**PROBLEM DETAILS**: Write out the listing below word for word, omitting the pictures.
§ §
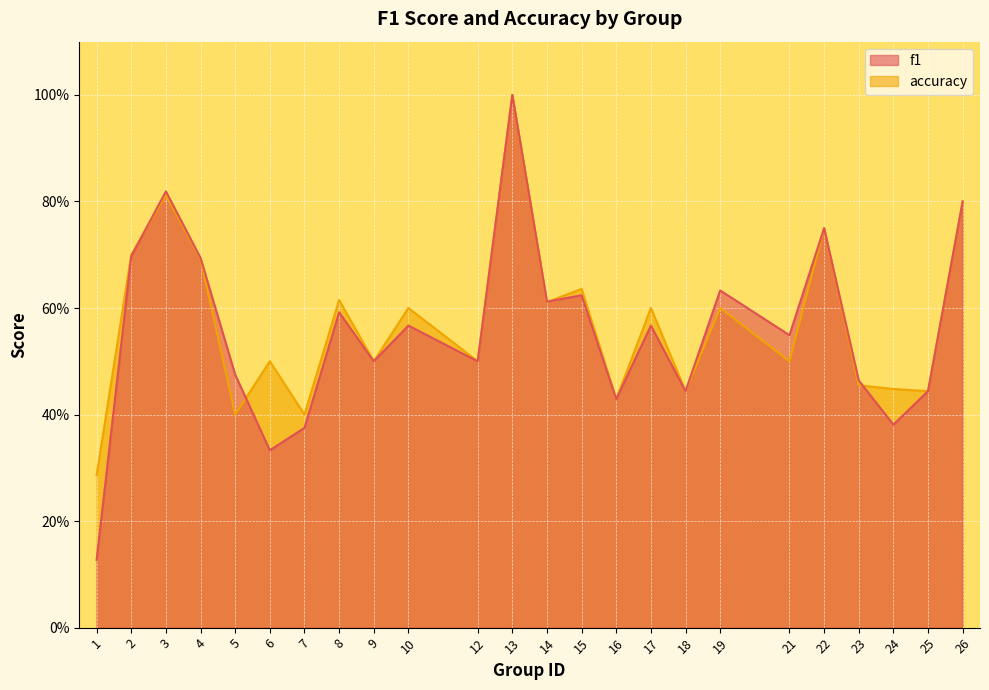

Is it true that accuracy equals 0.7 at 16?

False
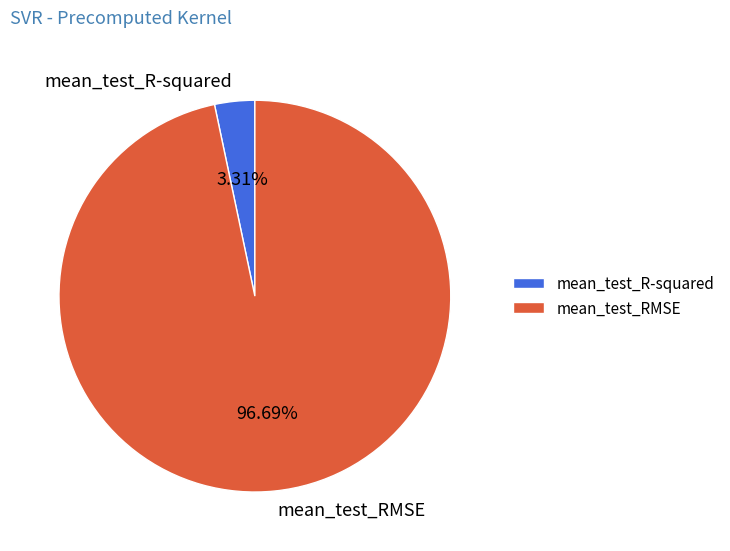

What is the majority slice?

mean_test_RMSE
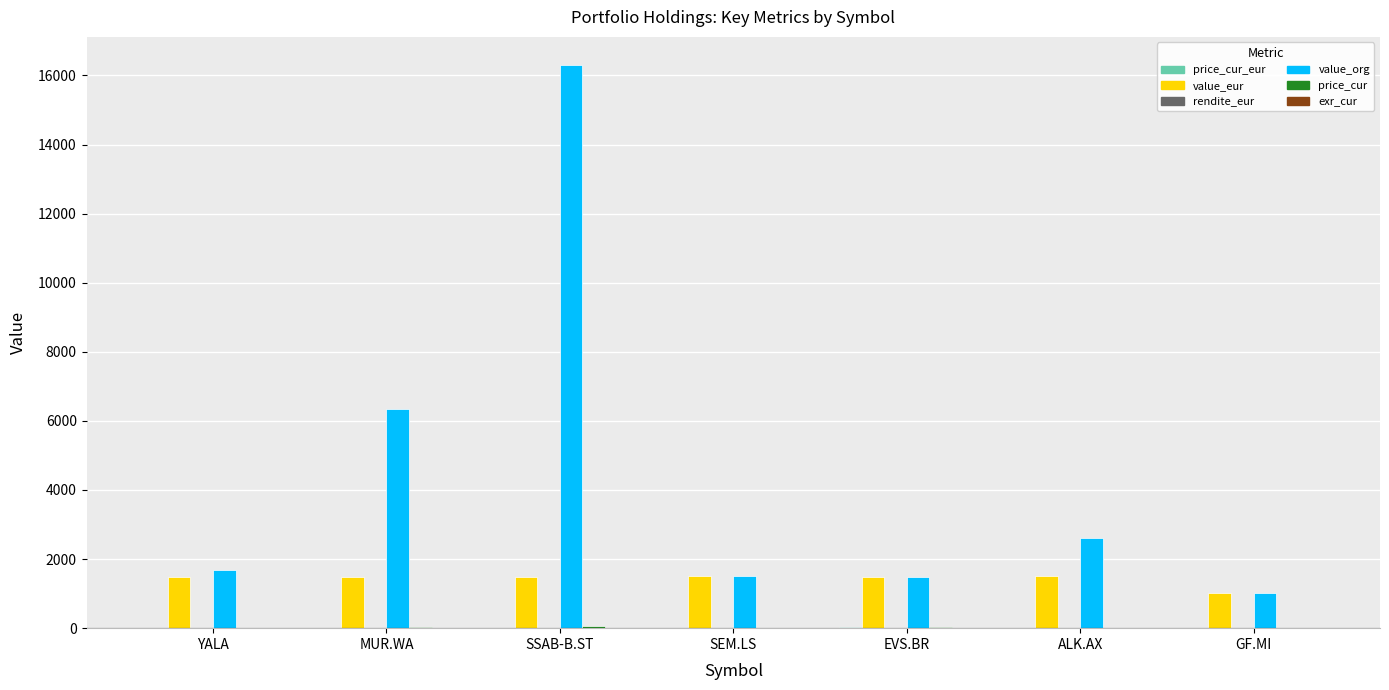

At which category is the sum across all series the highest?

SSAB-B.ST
§ §
**TASK OUTPUT**:
Is it true that accuracy equals 0.7 at 16?

False

What is the majority slice?

mean_test_RMSE

At which category is the sum across all series the highest?

SSAB-B.ST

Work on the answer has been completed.